Juglans cinerea

27 Aug

Juglans cinerea (15/08/15, Kew Gardens, London)

Juglans cinerea (15/08/15, Kew Gardens, London)

Position: Full sun to partial shade

Flowering period: Late spring to early Summer

Soil: Moist, well drained

Eventual Height: 25m

Eventual Spread: 20m

Hardiness: 3a, 3b, 4b, 5a, 5b, 6a, 6b, 7a, 7b

Family: Juglandaceae

Juglans cinerea is a fast growing, comparatively short lived, deciduous tree with a broad crown. Its bright green leaves are odd-pinnate, composed of up to 17 leaflets and up to 70cm long. Its leaflets are ovate with serrulate margins, up to 10cm long and 5cm across. Its leaves turn yellow in autumn before they fall. Its trunk may achieve a diameter of 1m. Its bark is grey/ black and deeply furrowed. The species is dioecious. Male plants bear yellow/ green flowers in the form of drooping catkins which are up to 14cm. Its green female flowers are have pink stamens, are small and insignificant, are terminal and appear in groups of up to five. Its fruit are green/ brown, up to 6cm across when ripe in autumn and contain edible walnuts.

Juglans cinerea Leaf (15/08/15, Kew Gardens, London)

Juglans cinerea Leaf (15/08/15, Kew Gardens, London)
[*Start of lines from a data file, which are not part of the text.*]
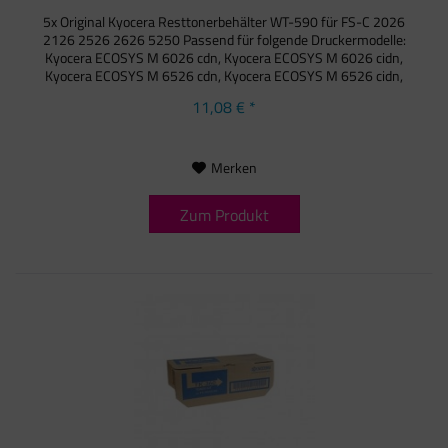
5x Original Kyocera Resttonerbehälter WT-590 für FS-C 2026
2126 2526 2626 5250 Passend für folgende Druckermodelle:
Kyocera ECOSYS M 6026 cdn, Kyocera ECOSYS M 6026 cidn,
Kyocera ECOSYS M 6526 cdn, Kyocera ECOSYS M 6526 cidn,
Kyocera...
11,08 € *
Merken
Zum Produkt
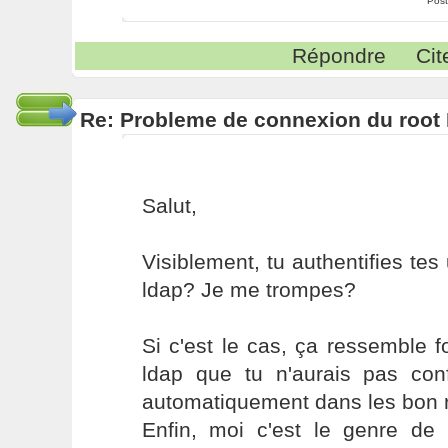
Post
Répondre
Cit
Re: Probleme de connexion du root 
Salut,
Visiblement, tu authentifies tes 
ldap? Je me trompes?
Si c'est le cas, ça ressemble 
ldap que tu n'aurais pas con
automatiquement dans les bon r
Enfin, moi c'est le genre de b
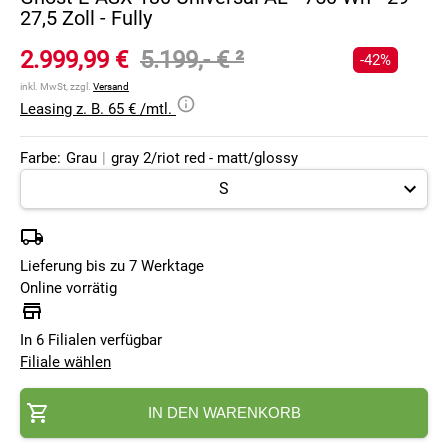
27,5 Zoll - Fully
2.999,99 €
5.199,- €
²
-42%
inkl. MwSt, zzgl.
Versand
Leasing z. B. 65 € /mtl.
Farbe:
Grau
|
gray 2/riot red - matt/glossy
Lieferung bis zu 7 Werktage
Online vorrätig
In 6 Filialen verfügbar
Filiale wählen
IN DEN WARENKORB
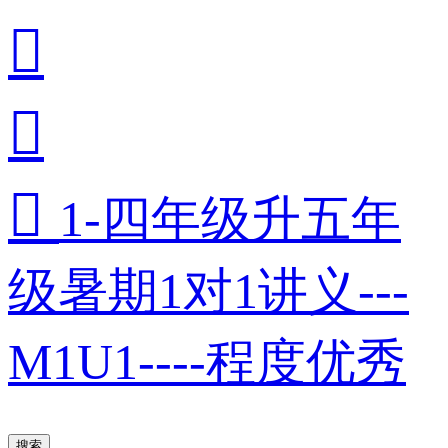



1-四年级升五年
级暑期1对1讲义---
M1U1----程度优秀
搜索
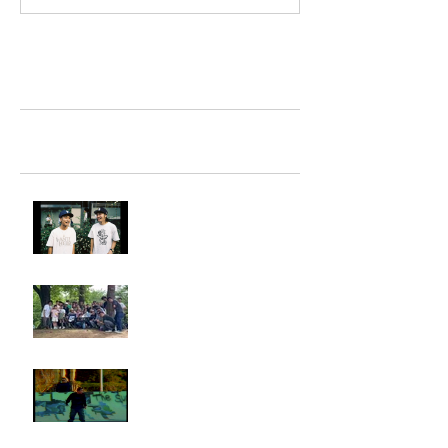
TAZ-tokyo Blog
最新記事
LIGHTHILL IZM 裏面
Rest in paradise ~TANI~
タイオス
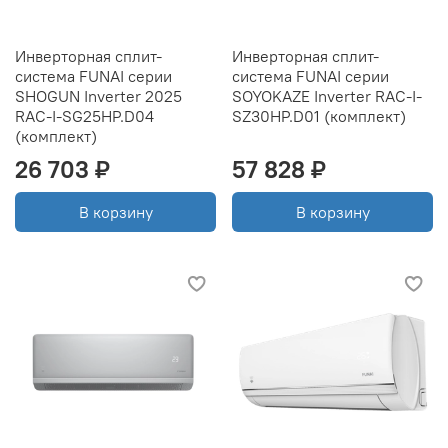
Инверторная сплит-
Инверторная сплит-
система FUNAI серии
система FUNAI серии
SHOGUN Inverter 2025
SOYOKAZE Inverter RAC-I-
RAC-I-SG25HP.D04
SZ30HP.D01 (комплект)
(комплект)
26 703 ₽
57 828 ₽
В корзину
В корзину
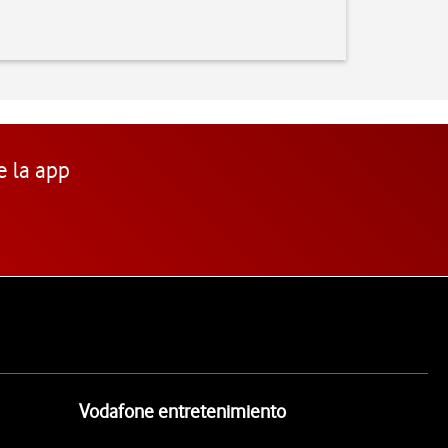
e la app
Vodafone entretenimiento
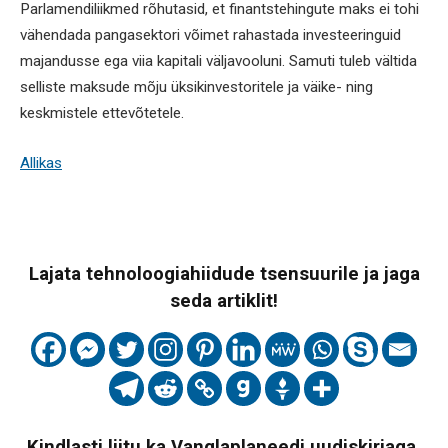
Parlamendiliikmed rõhutasid, et finantstehingute maks ei tohi
vähendada pangasektori võimet rahastada investeeringuid
majandusse ega viia kapitali väljavooluni. Samuti tuleb vältida
selliste maksude mõju üksikinvestoritele ja väike- ning
keskmistele ettevõtetele.
Allikas
Lajata tehnoloogiahiidude tsensuurile ja jaga
seda artiklit!
Kindlasti liitu ka Vanglaplaneedi uudiskirjaga,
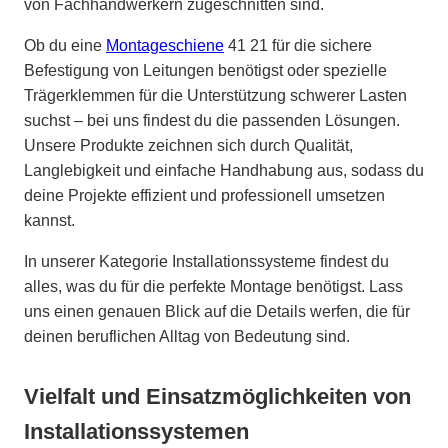
von Fachhandwerkern zugeschnitten sind.
Ob du eine
Montageschiene
41 21 für die sichere
Befestigung von Leitungen benötigst oder spezielle
Trägerklemmen für die Unterstützung schwerer Lasten
suchst – bei uns findest du die passenden Lösungen.
Unsere Produkte zeichnen sich durch Qualität,
Langlebigkeit und einfache Handhabung aus, sodass du
deine Projekte effizient und professionell umsetzen
kannst.
In unserer Kategorie Installationssysteme findest du
alles, was du für die perfekte Montage benötigst. Lass
uns einen genauen Blick auf die Details werfen, die für
deinen beruflichen Alltag von Bedeutung sind.
Vielfalt und Einsatzmöglichkeiten von
Installationssystemen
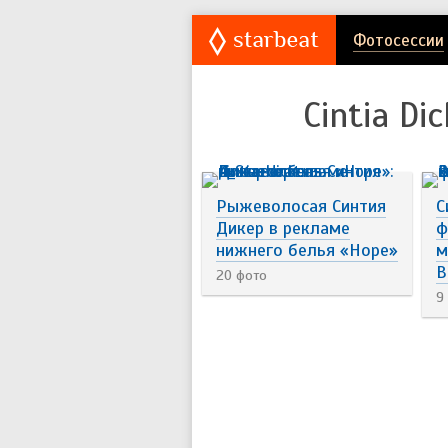
Фотосессии
Cintia Dic
Рыжеволосая Синтия
С
Дикер в рекламе
ф
нижнего белья «Hope»
м
B
20 фото
9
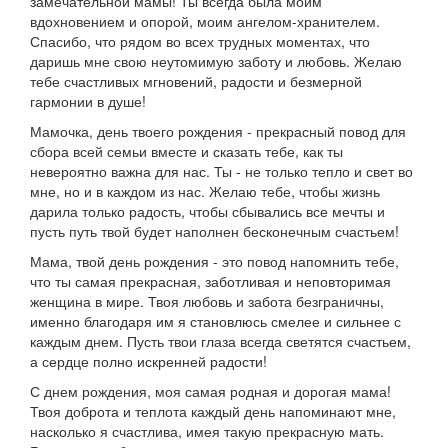
замечательной мамы! Ты всегда была моим
вдохновением и опорой, моим ангелом-хранителем.
Спасибо, что рядом во всех трудных моментах, что
даришь мне свою неутомимую заботу и любовь. Желаю
тебе счастливых мгновений, радости и безмерной
гармонии в душе!
Мамочка, день твоего рождения - прекрасный повод для
сбора всей семьи вместе и сказать тебе, как ты
невероятно важна для нас. Ты - не только тепло и свет во
мне, но и в каждом из нас. Желаю тебе, чтобы жизнь
дарила только радость, чтобы сбывались все мечты и
пусть путь твой будет наполнен бесконечным счастьем!
Мама, твой день рождения - это повод напомнить тебе,
что ты самая прекрасная, заботливая и неповторимая
женщина в мире. Твоя любовь и забота безграничны,
именно благодаря им я становлюсь смелее и сильнее с
каждым днем. Пусть твои глаза всегда светятся счастьем,
а сердце полно искренней радости!
С днем рождения, моя самая родная и дорогая мама!
Твоя доброта и теплота каждый день напоминают мне,
насколько я счастлива, имея такую прекрасную мать.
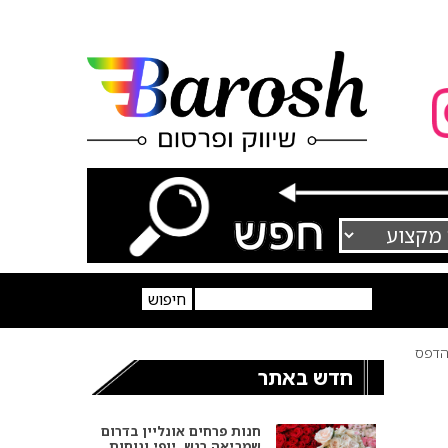
דפס
חדש באתר
חנות פרחים אונליין בדרום
שמביאה רגש, יופי ונוחות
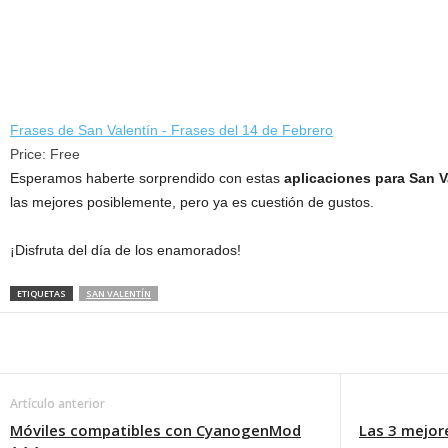
Frases de San Valentín - Frases del 14 de Febrero
Price:
Free
Esperamos haberte sorprendido con estas
aplicaciones para San V
las mejores posiblemente, pero ya es cuestión de gustos.
¡Disfruta del día de los enamorados!
ETIQUETAS
SAN VALENTÍN
Artículo anterior
Móviles compatibles con CyanogenMod
Las 3 mejor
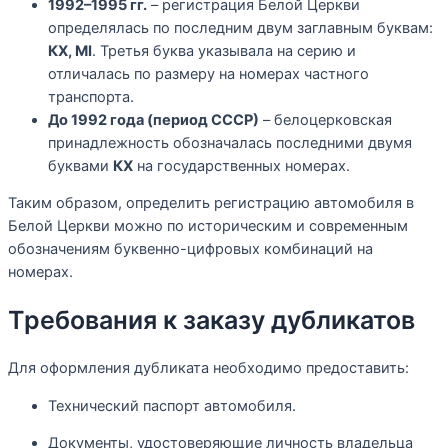
1992–1995 гг.
– регистрация Белой Церкви
определялась по последним двум заглавным буквам:
КХ, МІ
. Третья буква указывала на серию и
отличалась по размеру на номерах частного
транспорта.
До 1992 года (период СССР)
– белоцерковская
принадлежность обозначалась последними двумя
буквами
КХ
на государственных номерах.
Таким образом, определить регистрацию автомобиля в
Белой Церкви можно по историческим и современным
обозначениям буквенно-цифровых комбинаций на
номерах.
Требования к заказу дубликатов
Для оформления дубликата необходимо предоставить:
Технический паспорт автомобиля.
Документы, удостоверяющие личность владельца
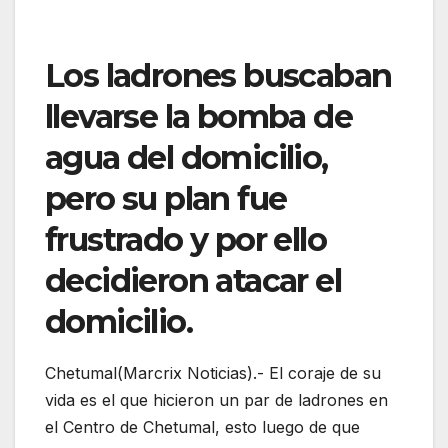
Los ladrones buscaban
llevarse la bomba de
agua del domicilio,
pero su plan fue
frustrado y por ello
decidieron atacar el
domicilio.
Chetumal(Marcrix Noticias).- El coraje de su
vida es el que hicieron un par de ladrones en
el Centro de Chetumal, esto luego de que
Juglans cinerea, commonly known as the Butternut, is native to eastern North America. In its native habitat it usually grows in riparian zones but also grows on dry rock soils, especially limestone. Its roots, leaves and nut husks secrete a substance, Juglone, into the soil which inhibits the growth of some plants.

The etymological root of the binomial name Juglans is from the classical Latin name for Juglans regia. Cinerea is from the Latin cinereus meaning ‘ash coloured’.

The landscape architect may find Juglans cinerea useful as a large fruiting tree, it may be suitable for a community garden where space allows. It is also suitable as an attractive parkland tree.

Juglans cinerea Bark (15/08/15, Kew Gardens, London)

Juglans cinerea Bark (15/08/15, Kew Gardens, London)

Ecologically, Juglans cinerea fruit are attractive to some mammals who eat its nuts.

Juglans cinerea prefers moist, humus rich, deep, well-drained soils. It tolerates most pH of soil.

Juglans cinerea requires little maintenance. Necessary pruning should be carried out in summer to early autumn while the tree is still in full leaf. Suckers should be removed as the appear.